Re: [Evolution] Kmail
- From: Patrick O'Callaghan <poc usb ve>
- To: evolution-list gnome org
- Subject: Re: [Evolution] Kmail
- Date: Wed, 20 Jan 2010 19:25:24 -0430
On Thu, 2010-01-21 at 07:29 +1000, Gerald wrote:
On Thursday 21 January 2010 04:17:11 am Braden McDaniel wrote:
On 1/18/10 1:40 PM, Gerald wrote:
Is there a filter that will allow me to import Kmail mail into Evolution?
I usually have kmail/Evolution on all machines that I have running and at
some point merge all machines to one of them to get all the sentmail etc
updated.
That sounds... painful.
Have you thought about just running a local IMAP server?
Braden
Hi Braden,
That, I would not know how to do!!
People say that moving Kmail into Evolution is possible with something called
'maildir' but a google search does not provide any real info.
Maildir is an on-disk format for reliably storing messages ("reliably"
means that it even works over NFS with multiple clients without needing
the flaky NFS locking protocol). It stores each message as a file and
each folder as a directory, plus some other stuff. Google certainly
provides a huge amount of info about it if you look, but you can start
with http://en.wikipedia.org/wiki/Maildir.
Does one set up IMAP as one would Kmail/Evolution then have it server the
collected mail to other machines? Can one send mail form it as well from
any machine?
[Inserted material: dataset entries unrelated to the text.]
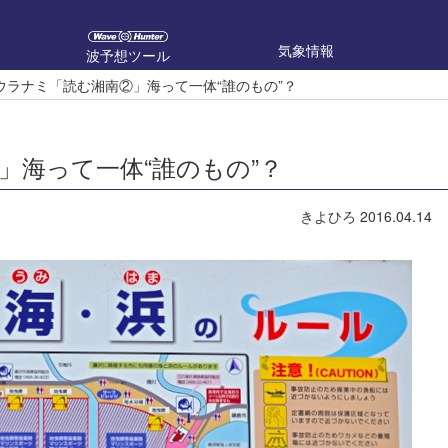
気象情報
波予想ツール
ウラナミ「読む湘南②」海って一体“誰のもの”？
」海って一体“誰のもの”？
きよひろ
2016.04.14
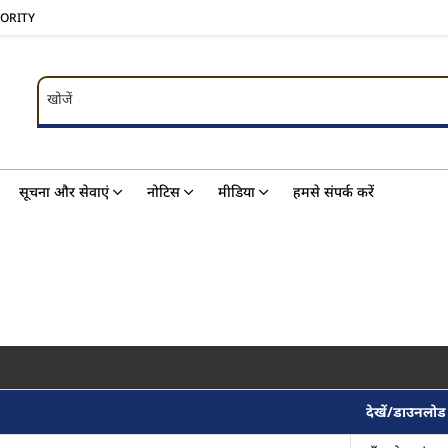
HORITY
खोजें
खोजें
सूचना और सेवाएं
नोटिस
मीडिया
हमसे संपर्क करें
देखें/डाउनलोड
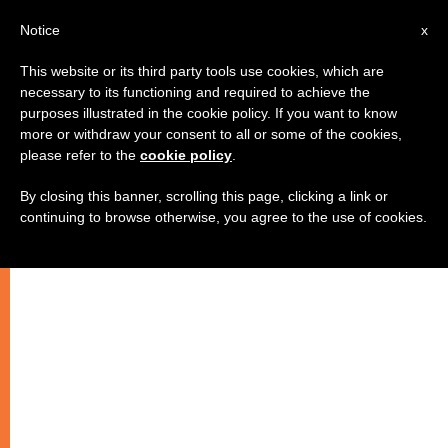
IT
Notice
x
This website or its third party tools use cookies, which are
necessary to its functioning and required to achieve the
purposes illustrated in the cookie policy. If you want to know
more or withdraw your consent to all or some of the cookies,
please refer to the
cookie policy
.
By closing this banner, scrolling this page, clicking a link or
continuing to browse otherwise, you agree to the use of cookies.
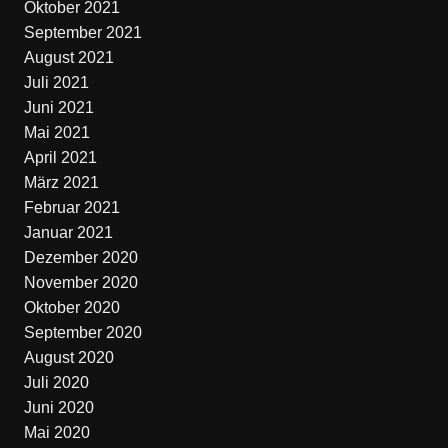
Oktober 2021
September 2021
August 2021
Juli 2021
Juni 2021
Mai 2021
April 2021
März 2021
Februar 2021
Januar 2021
Dezember 2020
November 2020
Oktober 2020
September 2020
August 2020
Juli 2020
Juni 2020
Mai 2020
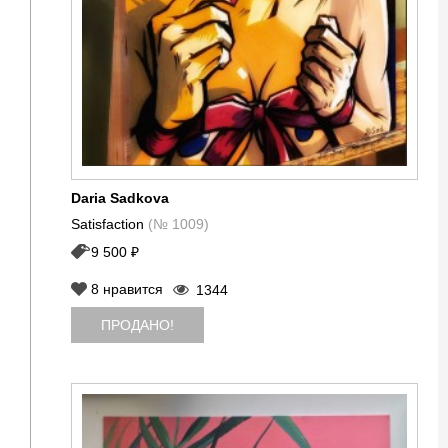
Daria Sadkova
Satisfaction
(№ 1009)
9 500 ₽
8
нравится
1344
ПРОДАНО!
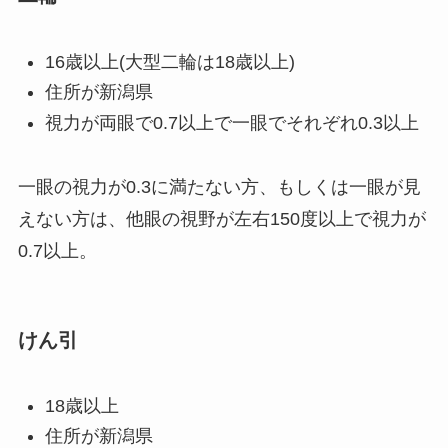
16歳以上(大型二輪は18歳以上)
住所が新潟県
視力が両眼で0.7以上で一眼でそれぞれ0.3以上
一眼の視力が0.3に満たない方、もしくは一眼が見
えない方は、他眼の視野が左右150度以上で視力が
0.7以上。
けん引
18歳以上
住所が新潟県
Sorry for the questions but I really do not know about IMAP!!
IMAP is the main alternative to POP as a way of getting your mail from a
server, i.e. it's an application protocol oriented towards fetching and
searching email. There are multiple implementations (Cyrus, Dovecot,
Courier, ...) and some large email providers also support it, notably
Gmail. See Wikipedia again for a starting point.
So you can certainly provide access to mail to other machines if you
want, but what Braden is suggesting is more limited: use a program such
as fetchmail to download your mail from one or more accounts and store
it in a local IMAP server. Courier or Dovecot are probably good for this
(Cyrus is probably overkill) and they both support maildir as a storage
format. Then point your clients (Evo, TBird etc.) to your local server
and away you go. Note however that IMAP is not for *sending* mail, just
for receiving it, i.e. you just keep using your SMTP service as before.
However if all this reads like hieroglyphics, perhaps better not.